Sensor	X2 (m)	Mismatch/fF
1	−1.12 × 10−8	−57.64
2	−0.99 × 10−8	−50.95
3	−0.98 × 10−8	−50.43
4	−1.14 × 10−8	−58.67
5	−1.17 × 10−8	−60.21
6	−1.18 × 10−8	−60.73
average	−1.10 × 10−8	−56.44

shows the mismatch of parasitic capacitive for different sensors on same circuit board. For these six sensors, the average bending value $x_2$ is −11.0 nm and the average mismatch is −56.44 fF, which causes an offset of 179 mg. It can be seen that the values of the mismatch are near that indicates the mismatch is mainly from the circuit board for the mismatch of different sensors would have large discreteness.

The design of the circuit should be improved to reduce the mismatch of parasitic capacitance on the circuit board. An improved circuit was fabricated and the mismatch is measured with the same sensor welded on different circuit boards. Figure 5 is the contrast of mismatch on different circuit boards. The mismatch of parasitic capacitance is −69.372 fF on the before-optimization circuit board, and it is +22.332 fF on the after-optimization circuit board. It can be seen that through optimizing the circuit design, the mismatch of parasitic capacitance is reduced by 69% and the sign of the mismatch is changed.

3.2. Discussion

The linear relationship between output of electrostatic force and the square of pre-load voltage is validated by the experiment. In an ideal system with no mismatch, the force $F_e^{\prime }$ is a fixed value for the feedback and pre-load voltage are changed at inverse proportions. However, due to the existence of the mismatch of parasitic capacitance in real system, the force $F_e^{\prime }$ will be changed in proportion to $x_2$ following the changed force $k_e{x}_2$ when regulating the electrostatic stiffness through changing the pre-load voltage. The novel method exploits this characteristic to obtain the mismatch of parasitic capacitance.

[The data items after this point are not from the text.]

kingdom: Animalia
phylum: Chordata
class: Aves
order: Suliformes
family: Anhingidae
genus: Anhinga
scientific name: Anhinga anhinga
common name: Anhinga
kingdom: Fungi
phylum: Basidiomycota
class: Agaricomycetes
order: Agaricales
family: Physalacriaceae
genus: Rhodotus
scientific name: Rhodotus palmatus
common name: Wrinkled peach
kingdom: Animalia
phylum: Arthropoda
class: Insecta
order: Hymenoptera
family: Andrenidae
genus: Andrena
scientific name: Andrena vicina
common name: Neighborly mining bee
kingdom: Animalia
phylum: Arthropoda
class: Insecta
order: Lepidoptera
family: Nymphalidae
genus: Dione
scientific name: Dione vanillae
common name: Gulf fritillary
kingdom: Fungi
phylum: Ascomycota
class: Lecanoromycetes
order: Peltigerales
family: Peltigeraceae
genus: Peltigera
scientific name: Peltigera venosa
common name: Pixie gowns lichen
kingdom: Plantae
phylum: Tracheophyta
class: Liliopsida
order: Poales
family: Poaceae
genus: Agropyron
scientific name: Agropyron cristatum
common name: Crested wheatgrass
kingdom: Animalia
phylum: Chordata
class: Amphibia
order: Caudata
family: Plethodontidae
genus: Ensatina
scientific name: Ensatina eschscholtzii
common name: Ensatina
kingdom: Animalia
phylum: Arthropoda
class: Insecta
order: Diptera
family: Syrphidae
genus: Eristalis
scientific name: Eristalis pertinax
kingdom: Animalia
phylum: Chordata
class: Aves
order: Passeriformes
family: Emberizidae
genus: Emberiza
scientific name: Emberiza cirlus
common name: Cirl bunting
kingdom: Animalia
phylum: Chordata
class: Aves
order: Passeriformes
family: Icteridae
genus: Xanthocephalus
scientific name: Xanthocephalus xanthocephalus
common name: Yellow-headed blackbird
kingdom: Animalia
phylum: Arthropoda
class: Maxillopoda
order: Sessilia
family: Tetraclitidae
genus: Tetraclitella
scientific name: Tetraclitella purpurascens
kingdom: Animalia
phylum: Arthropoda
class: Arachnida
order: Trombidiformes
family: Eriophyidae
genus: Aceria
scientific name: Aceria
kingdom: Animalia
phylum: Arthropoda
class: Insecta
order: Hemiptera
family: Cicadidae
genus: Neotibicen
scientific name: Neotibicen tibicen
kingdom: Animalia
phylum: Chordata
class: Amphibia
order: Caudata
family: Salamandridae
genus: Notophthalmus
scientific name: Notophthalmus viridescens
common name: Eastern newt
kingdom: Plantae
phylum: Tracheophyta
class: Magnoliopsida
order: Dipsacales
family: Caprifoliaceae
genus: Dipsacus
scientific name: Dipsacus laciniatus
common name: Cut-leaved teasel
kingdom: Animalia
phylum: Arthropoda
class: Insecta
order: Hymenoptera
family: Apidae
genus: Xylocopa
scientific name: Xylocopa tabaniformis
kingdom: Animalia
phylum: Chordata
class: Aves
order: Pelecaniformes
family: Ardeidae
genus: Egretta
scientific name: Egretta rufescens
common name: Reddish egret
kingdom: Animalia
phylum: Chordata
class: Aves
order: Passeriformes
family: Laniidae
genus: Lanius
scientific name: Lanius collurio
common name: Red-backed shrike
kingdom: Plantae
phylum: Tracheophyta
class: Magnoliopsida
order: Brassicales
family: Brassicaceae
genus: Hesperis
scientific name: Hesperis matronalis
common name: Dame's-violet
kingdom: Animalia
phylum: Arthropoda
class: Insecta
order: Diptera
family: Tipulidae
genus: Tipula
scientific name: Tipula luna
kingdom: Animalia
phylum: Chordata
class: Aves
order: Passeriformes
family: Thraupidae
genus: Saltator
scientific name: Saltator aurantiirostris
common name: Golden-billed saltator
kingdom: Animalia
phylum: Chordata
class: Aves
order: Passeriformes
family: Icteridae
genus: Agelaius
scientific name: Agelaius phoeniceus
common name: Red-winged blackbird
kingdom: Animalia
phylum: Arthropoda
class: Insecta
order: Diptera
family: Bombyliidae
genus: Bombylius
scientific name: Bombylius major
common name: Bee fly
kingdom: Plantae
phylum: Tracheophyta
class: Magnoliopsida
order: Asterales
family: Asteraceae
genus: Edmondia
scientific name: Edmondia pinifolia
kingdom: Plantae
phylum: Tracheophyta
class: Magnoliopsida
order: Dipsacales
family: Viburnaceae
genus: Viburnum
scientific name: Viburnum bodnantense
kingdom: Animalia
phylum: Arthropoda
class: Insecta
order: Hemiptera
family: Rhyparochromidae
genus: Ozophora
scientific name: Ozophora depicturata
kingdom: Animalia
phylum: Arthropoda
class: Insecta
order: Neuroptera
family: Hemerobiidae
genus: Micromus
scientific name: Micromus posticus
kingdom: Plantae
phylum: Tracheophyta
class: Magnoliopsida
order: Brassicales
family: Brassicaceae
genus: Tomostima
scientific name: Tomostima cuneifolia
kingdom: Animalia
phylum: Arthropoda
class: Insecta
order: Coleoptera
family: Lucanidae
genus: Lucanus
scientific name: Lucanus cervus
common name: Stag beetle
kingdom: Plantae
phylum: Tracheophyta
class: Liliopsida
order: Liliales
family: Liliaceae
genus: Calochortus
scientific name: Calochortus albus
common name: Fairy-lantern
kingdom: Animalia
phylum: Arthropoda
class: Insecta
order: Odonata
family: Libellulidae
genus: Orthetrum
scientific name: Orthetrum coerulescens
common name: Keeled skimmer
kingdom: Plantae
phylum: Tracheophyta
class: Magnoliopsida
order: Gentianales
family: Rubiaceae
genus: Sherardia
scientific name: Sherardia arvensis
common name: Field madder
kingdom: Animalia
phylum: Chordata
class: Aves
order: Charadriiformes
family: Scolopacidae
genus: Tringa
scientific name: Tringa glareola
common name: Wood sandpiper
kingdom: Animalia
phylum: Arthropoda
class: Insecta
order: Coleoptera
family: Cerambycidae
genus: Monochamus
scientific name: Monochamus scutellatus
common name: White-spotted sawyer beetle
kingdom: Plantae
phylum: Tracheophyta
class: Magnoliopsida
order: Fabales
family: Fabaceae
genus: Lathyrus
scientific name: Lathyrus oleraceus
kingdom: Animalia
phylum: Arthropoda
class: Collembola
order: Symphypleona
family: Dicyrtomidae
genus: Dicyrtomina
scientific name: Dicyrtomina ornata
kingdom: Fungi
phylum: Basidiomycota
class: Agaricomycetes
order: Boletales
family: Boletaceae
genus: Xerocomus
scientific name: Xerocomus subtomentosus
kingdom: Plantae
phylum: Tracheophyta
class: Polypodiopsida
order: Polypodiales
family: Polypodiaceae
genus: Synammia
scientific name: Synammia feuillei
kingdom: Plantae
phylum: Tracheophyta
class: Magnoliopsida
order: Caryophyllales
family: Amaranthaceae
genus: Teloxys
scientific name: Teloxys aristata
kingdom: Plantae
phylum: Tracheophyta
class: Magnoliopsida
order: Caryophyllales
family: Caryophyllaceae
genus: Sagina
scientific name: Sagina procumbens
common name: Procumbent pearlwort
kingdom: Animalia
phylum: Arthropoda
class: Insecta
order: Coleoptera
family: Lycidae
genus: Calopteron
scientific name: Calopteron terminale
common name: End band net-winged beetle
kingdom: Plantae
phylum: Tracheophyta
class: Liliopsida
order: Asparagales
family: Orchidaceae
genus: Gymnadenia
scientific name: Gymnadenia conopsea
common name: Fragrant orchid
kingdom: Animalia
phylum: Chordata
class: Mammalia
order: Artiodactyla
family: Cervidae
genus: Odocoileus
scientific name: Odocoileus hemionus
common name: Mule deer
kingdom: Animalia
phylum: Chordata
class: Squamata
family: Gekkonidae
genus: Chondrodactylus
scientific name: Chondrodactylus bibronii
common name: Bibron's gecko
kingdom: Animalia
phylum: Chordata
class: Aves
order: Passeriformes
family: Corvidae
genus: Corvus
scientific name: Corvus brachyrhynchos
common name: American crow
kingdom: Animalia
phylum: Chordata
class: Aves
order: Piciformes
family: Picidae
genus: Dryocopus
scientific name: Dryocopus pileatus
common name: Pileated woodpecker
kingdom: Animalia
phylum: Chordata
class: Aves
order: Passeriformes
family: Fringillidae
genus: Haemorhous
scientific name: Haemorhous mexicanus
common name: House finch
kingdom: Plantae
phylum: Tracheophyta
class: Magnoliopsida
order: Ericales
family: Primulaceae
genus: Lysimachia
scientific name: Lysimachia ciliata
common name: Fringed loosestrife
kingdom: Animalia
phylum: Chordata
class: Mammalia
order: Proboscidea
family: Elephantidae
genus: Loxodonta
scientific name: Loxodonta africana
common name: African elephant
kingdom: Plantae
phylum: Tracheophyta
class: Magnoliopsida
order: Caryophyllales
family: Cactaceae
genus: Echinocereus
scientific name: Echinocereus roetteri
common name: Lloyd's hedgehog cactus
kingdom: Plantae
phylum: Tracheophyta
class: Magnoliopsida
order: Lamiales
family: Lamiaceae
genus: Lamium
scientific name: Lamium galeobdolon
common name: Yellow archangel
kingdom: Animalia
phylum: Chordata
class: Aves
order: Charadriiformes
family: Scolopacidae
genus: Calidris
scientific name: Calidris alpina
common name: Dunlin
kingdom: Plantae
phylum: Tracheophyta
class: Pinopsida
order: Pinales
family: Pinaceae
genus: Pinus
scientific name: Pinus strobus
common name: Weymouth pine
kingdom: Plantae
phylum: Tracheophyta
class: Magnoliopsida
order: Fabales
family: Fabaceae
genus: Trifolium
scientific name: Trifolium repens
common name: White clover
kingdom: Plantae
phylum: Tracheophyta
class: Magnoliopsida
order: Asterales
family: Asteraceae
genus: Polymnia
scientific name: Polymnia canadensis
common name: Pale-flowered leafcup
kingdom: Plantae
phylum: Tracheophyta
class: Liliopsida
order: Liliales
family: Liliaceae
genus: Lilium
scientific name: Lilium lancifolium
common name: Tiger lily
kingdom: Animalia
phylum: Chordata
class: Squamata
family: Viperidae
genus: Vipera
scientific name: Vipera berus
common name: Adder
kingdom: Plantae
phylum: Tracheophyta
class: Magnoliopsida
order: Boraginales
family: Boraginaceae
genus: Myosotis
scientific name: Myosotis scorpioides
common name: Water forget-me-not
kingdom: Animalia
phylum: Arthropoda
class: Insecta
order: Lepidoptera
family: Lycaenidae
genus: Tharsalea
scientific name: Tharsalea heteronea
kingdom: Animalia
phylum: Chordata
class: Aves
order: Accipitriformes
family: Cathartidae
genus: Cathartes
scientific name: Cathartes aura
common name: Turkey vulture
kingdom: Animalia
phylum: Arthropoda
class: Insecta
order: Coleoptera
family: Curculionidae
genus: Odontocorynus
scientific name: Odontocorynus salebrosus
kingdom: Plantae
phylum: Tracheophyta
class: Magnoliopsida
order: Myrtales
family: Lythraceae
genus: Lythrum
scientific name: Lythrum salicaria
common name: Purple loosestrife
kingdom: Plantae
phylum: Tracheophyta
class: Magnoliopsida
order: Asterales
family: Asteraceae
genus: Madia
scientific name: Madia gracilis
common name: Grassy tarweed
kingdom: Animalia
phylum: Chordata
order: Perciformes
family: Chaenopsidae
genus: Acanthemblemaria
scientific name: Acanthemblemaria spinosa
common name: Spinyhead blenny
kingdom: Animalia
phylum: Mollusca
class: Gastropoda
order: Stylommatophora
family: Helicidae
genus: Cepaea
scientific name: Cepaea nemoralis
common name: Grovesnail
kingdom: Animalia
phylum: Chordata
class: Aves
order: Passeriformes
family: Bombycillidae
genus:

It should be pointed out that the curve deviates from the straight line when the pre-load voltage is small, especially when the mismatch is small. This is because the force $k_e{x}_2$ has little change with a small pre-load voltage or a small mismatch that makes the linear relationship disturbed by the feedback voltage. Nevertheless, the mismatch of parasitic capacitance can be obtained precisely through regulating electrostatic stiffness with relatively high pre-loaded voltage.

The measured results show the mismatch of capacitance parasitic is fF level. The mismatch is so small that requires testing equipment of very high precision. Different from the traditional methods, in this novel method a line is just drawn out from the pre-loaded node which does not interfere with any electrical node of the C/V frond-end circuit, so it does not introduce additional parasitic capacitance. Moreover, the measured result is the equivalent mismatch of all parasitic capacitance when the accelerometer is in an operating state. Therefore, the mismatch result is that we want.

4. Conclusions

This paper describes a novel method for measuring the mismatch of parasitic capacitance in MEMS capacitive accelerometer. The strong linear relationship between output of electrostatic force and the square of pre-load voltage is validated by the theory and experiment. The total equivalent mismatch of parasitic capacitance can be obtained precisely and conveniently through regulating electrostatic stiffness with changing the pre-loaded voltage. The results can be used in the design and electrical adjusting for decreasing the influence of the mismatch that is helpful for improving the performance of accelerometer, and the temperature characteristics of the mismatch and the self-calibrating technique of eliminating the mismatch can be further studied with this method.